On August 8th from 9-1pm Cornell Cooperative Extension is having their summer sale of gently used tools, books, and much more – everything related to gardening. Stop by their headquarters on St. Paul Blvd, just north of the zoo entrance. Call them about making donations, 585-753-2558
The Monarch eggs that I have found this week are probably the third generation, and these Monarchs will lay their own eggs in late August. That fourth generation will be the one that flies to Mexico in late September.
Summer is the time to sow seeds for fall crops.
The battle against invasive species includes some common vines like bittersweet and wisteria that should be avoided. On July 15 at 1pm Cornell Cooperative Extension will offer a Zoom class on invasive plants, hosted by the Central Library.
Charlie & Judy Zettek’s Daylily Gardens will be open for visitors (with masks) each Sunday of July from 2-6pm.
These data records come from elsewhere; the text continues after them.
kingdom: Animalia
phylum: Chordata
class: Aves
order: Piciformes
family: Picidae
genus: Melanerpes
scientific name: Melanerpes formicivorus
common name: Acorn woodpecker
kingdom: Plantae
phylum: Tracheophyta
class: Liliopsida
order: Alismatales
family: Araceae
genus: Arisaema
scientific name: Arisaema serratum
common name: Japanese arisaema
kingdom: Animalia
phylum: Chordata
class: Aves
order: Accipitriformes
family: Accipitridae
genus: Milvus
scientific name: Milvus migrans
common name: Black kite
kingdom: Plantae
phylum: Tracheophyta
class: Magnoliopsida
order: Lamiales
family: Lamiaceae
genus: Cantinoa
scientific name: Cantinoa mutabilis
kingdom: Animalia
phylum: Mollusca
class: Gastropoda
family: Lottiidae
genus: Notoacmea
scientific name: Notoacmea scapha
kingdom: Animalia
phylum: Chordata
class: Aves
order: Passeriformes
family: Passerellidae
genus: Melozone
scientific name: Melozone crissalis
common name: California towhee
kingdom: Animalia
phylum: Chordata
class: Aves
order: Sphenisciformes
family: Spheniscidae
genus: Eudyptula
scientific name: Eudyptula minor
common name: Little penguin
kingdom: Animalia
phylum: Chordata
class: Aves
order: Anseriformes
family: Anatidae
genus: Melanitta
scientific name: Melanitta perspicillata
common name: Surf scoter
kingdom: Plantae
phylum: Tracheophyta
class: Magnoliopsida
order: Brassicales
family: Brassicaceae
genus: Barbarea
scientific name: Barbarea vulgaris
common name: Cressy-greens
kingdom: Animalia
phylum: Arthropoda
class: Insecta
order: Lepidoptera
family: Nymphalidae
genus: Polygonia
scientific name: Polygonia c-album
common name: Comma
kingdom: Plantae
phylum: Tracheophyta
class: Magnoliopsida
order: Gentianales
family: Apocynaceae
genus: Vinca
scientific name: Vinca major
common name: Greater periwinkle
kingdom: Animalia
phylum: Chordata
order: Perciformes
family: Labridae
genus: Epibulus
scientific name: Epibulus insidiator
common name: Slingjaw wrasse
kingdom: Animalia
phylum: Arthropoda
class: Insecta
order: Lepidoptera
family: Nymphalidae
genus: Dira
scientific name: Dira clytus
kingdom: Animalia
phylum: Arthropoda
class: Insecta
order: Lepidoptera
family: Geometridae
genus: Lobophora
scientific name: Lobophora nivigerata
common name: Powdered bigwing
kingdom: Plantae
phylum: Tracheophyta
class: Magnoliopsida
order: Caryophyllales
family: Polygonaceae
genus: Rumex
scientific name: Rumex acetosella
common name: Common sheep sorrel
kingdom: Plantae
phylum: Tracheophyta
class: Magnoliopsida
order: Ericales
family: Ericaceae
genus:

There is no charge, and no reservation needed. They have about 250 varieties of daylilies at #1 Hillside Avenue, between the Water Authority and School #1.
It isn’t too late to plant annuals, and even propagate some of the ones already in your garden. Geraniums, Begonias, and Plectranthus are very each to propagate to share with family, friends, and neighbors. Gypsy Moths are in the process of defoliating trees in the Bristol Hills, which can be very disturbing to witness. In most cases the trees can leaf out again, but it is unnerving to look up at an Oak tree in July and there is not a single leaf left.
The drought in the Rochester area may continue if the thunderstorms forecasted for Monday and Tuesday don’t actually happen. Water your gardens deeply but not very often. There are many things you can do to encourage fireflies in your yard, details from the Xerces Society.
I have left WYSL 1040 after 19 years of broadcasting five hours every weekend. I talk about the history of my gardening show, but also the fact that weeds are wilting and there is no rain in the forecast until next Saturday, so please water your landscape using a sprinkler for several hours so the water reaches the root zone.
A continuing plea to wear masks and also water your gardens. We are basically in a drought with very little rain in the forecast. Amy Machamer’s interview is the first of three interviews with the three generations of the family owned Hurd Orchards.